• **Source extract**:
_____
Somewhere
north of London there is a small town - parts of the remaining High
Street are
Victorian, though now an enormous shopping centre of recent creation
overtowers
it. Approaching from the east, the road passes under a high steel-grey
brick
railway viaduct and then curves up to the new ring road roaring under
the walls
of that shopping centre. The walls are almost impervious to
entry,
standing like an ancient castle with only a few embrasures, presumably
for
decorative effect, though it would be easy enough to imagine arrows and
boiling
oil pouring down on invading forces trying to take the hill. Now
languages of
every nation are heard in its streets as if the town were taken by an
unspoken
infiltration instead of conquest, and were those languages not being
used in
conversations between businessmen and -women, mothers and children,
students
and waiters.
The town is called Watford. The young lady to my left as I type is from
a
Baltic state. Last week a conversation in Czech reached me in stereo as
two
other young ladies took seats on my either side.
The name does not come from a ford on the River Wat. Rather, one
is
likely to ask River What? For again approaching from the east,
beside the
road runs a strip of green - a linear country park, signs say.
_____
• **Dataset extract**:

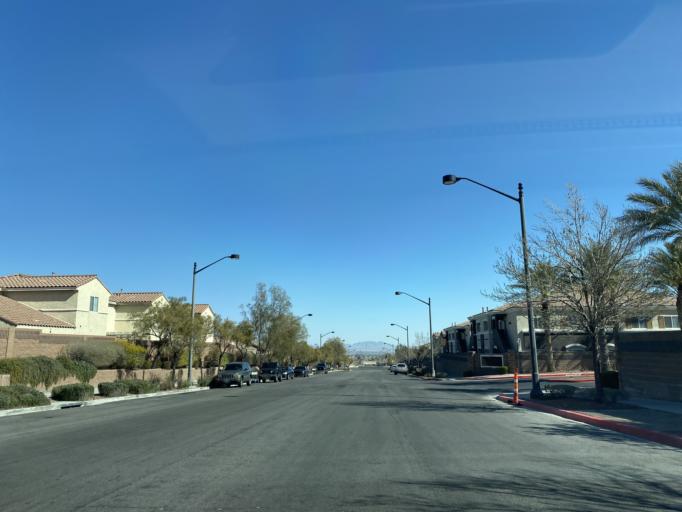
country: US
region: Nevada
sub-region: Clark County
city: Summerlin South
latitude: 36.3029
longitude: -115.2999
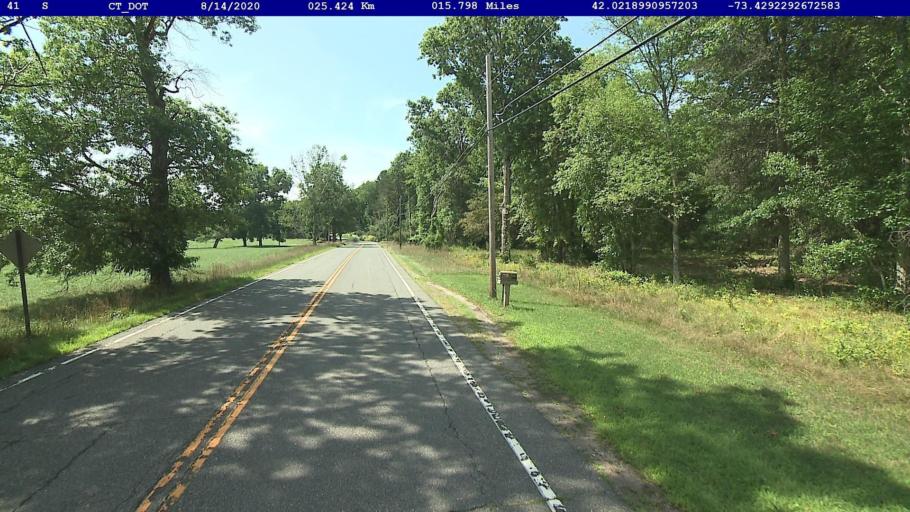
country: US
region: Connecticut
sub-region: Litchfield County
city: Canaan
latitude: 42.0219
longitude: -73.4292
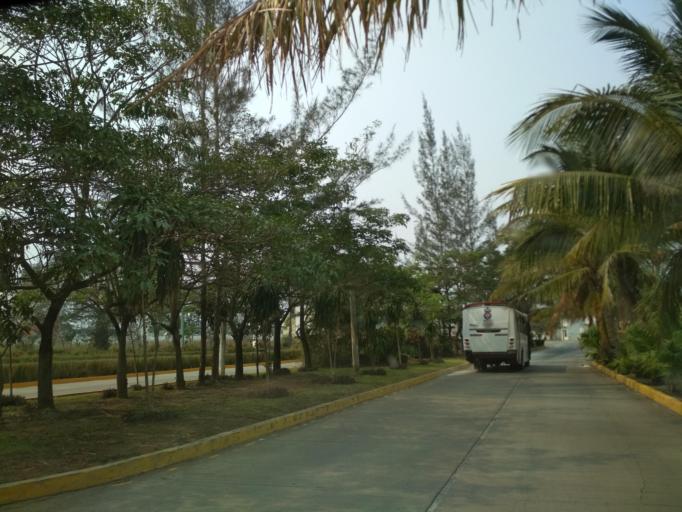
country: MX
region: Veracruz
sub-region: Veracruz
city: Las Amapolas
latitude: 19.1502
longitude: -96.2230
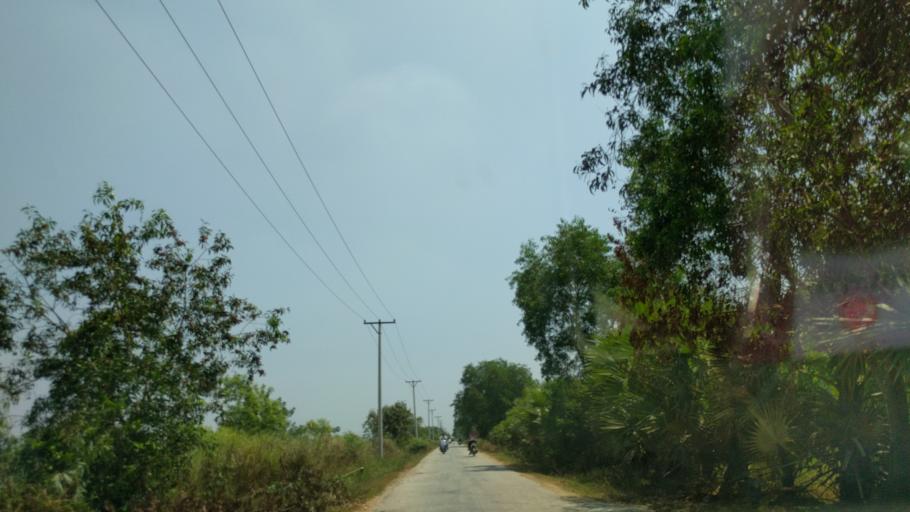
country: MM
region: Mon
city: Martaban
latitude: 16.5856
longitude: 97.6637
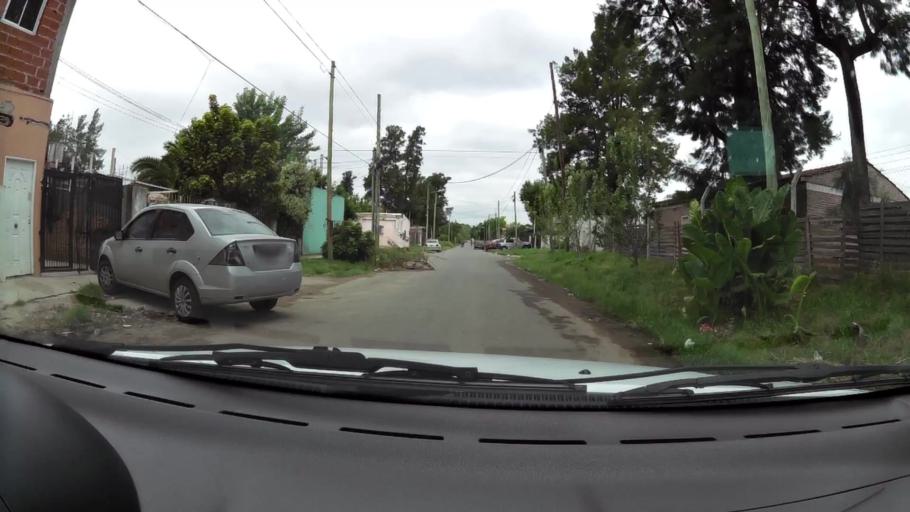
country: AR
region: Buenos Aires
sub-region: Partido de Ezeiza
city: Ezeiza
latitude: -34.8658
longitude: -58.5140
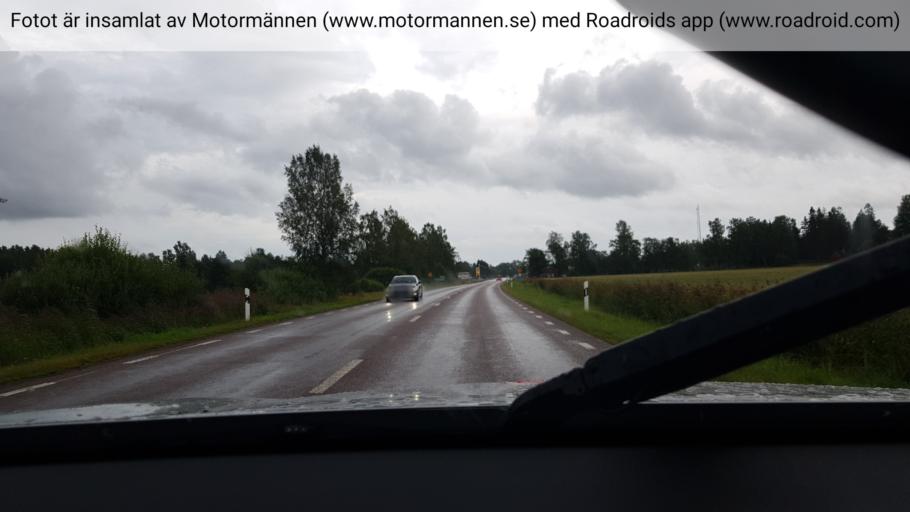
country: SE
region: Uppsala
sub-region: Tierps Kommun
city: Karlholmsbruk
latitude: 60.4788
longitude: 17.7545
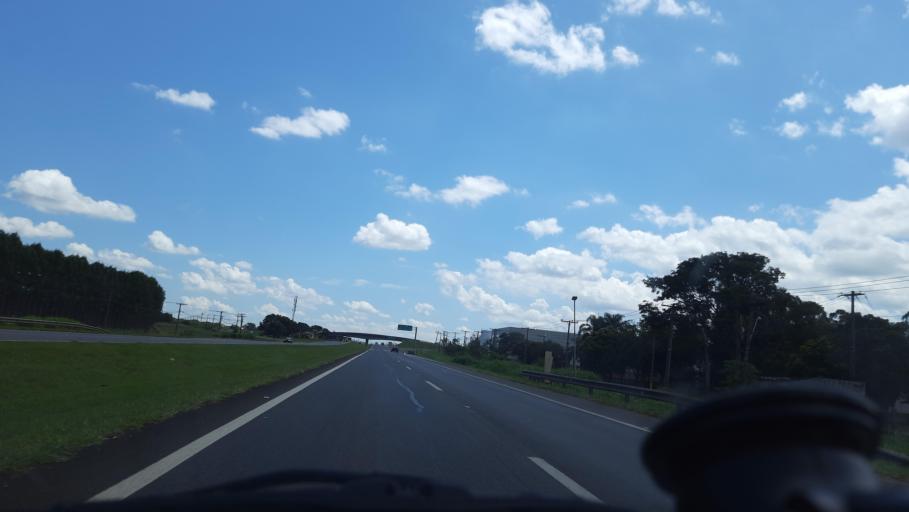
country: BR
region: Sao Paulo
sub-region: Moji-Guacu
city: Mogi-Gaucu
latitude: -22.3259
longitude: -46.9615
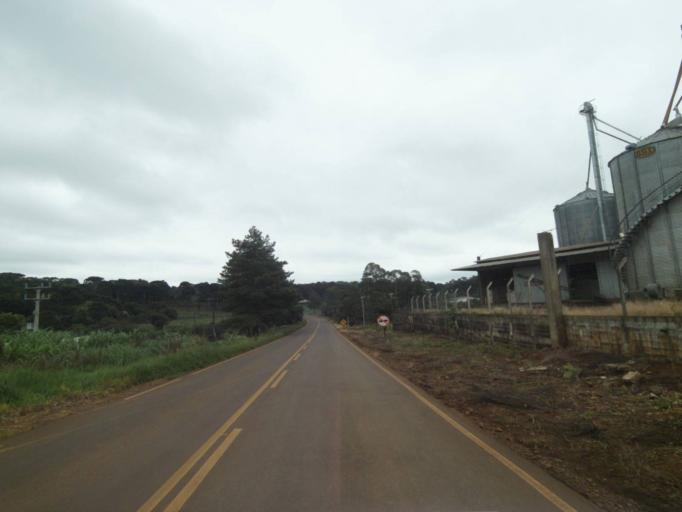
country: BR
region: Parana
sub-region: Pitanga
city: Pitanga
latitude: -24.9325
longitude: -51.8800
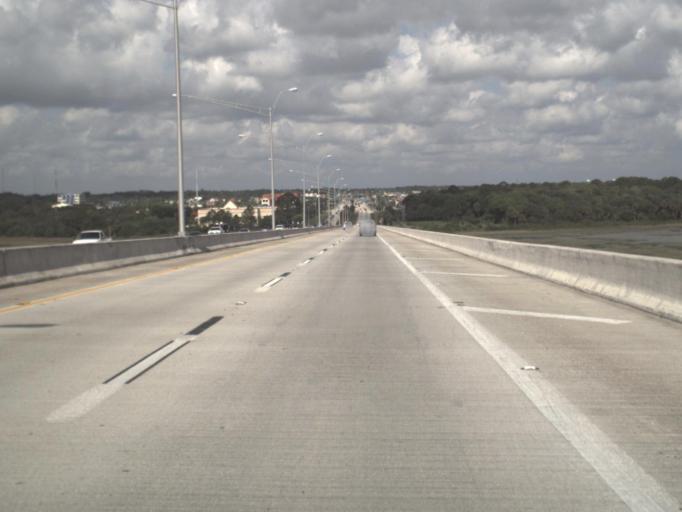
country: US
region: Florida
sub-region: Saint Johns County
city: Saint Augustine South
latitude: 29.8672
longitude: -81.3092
_____
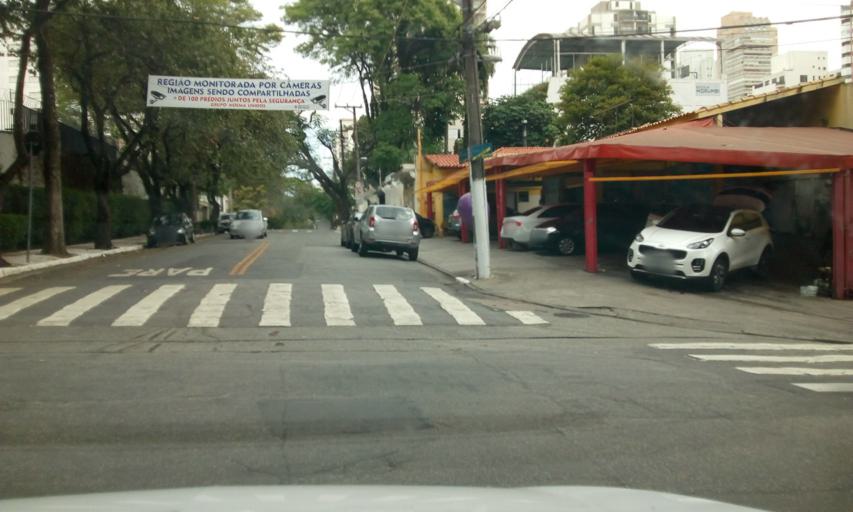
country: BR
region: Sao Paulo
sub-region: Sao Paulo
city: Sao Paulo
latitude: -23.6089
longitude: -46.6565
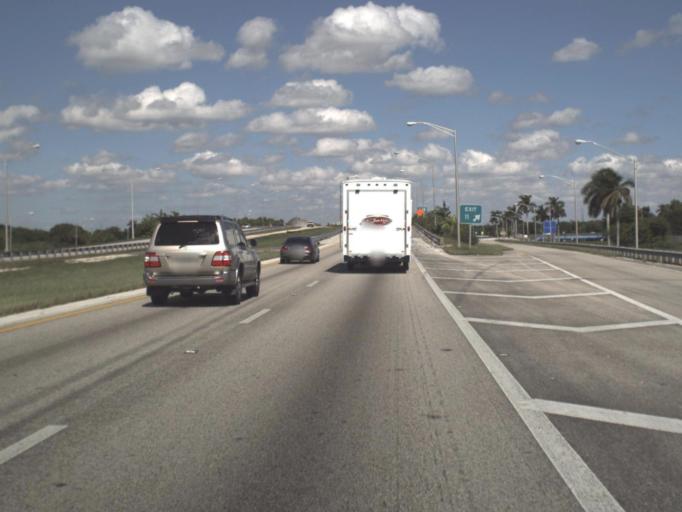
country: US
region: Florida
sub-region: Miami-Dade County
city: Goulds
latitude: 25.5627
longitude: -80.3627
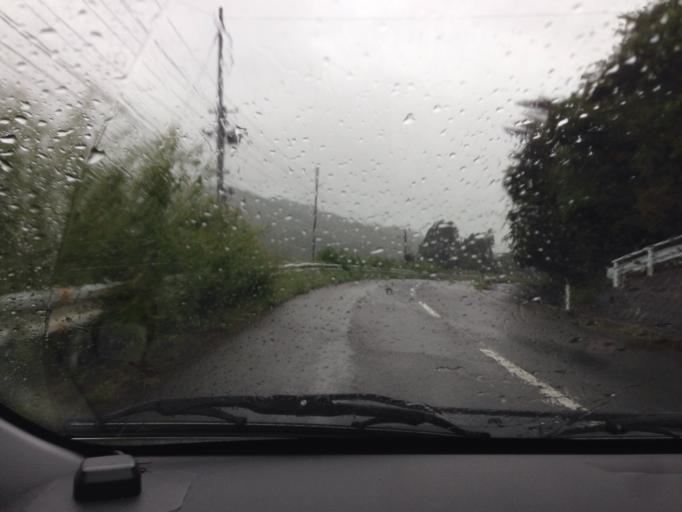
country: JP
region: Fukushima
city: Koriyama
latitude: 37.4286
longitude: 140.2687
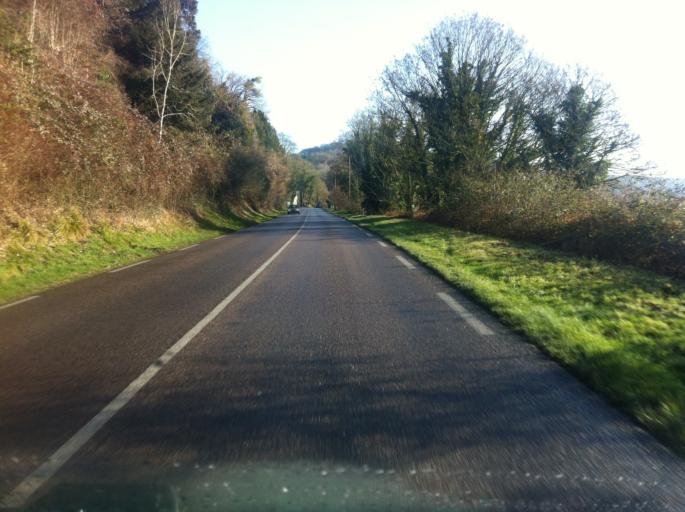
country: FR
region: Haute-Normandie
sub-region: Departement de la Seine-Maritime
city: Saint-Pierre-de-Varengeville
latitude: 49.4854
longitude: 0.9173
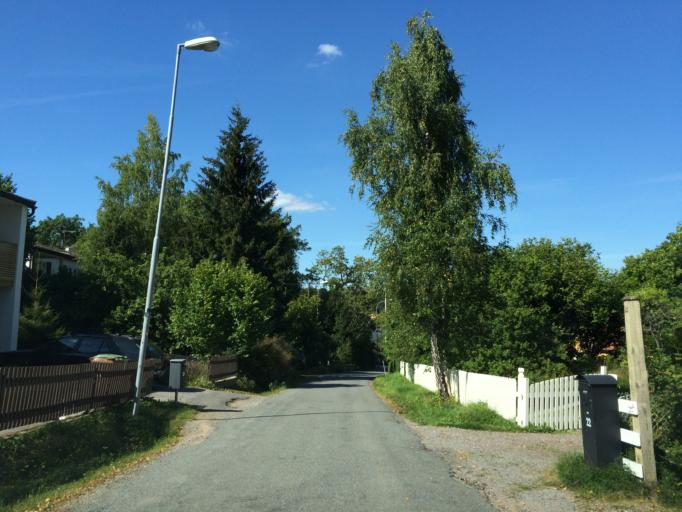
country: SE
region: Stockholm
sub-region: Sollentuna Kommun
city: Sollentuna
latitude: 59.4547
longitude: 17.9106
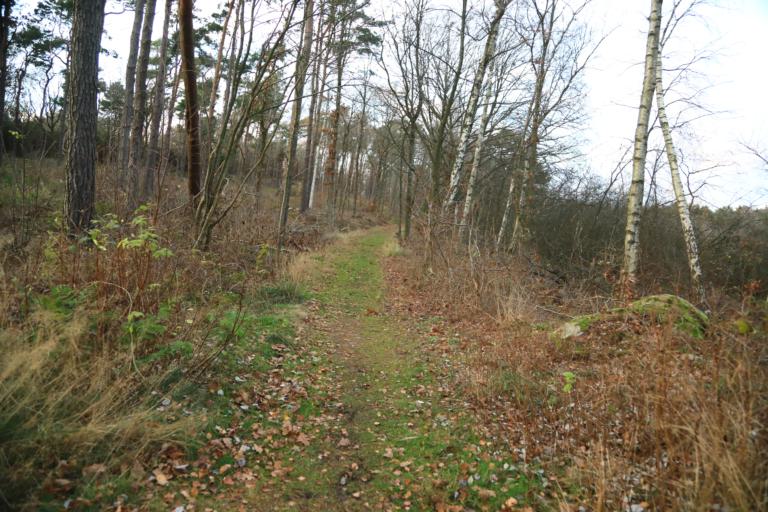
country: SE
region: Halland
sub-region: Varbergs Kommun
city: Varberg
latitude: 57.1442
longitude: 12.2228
_____
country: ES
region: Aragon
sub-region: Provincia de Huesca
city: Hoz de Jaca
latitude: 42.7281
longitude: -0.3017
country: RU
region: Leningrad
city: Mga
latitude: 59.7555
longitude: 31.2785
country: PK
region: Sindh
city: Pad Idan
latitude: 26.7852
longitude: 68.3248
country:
_____
• **Goal**:
According to the Watford passage, what does the road pass under when approaching the town from the east? The rows are separate material and have no connection to the Watford passage.

• **Exercise result**:
A high steel-grey brick railway viaduct.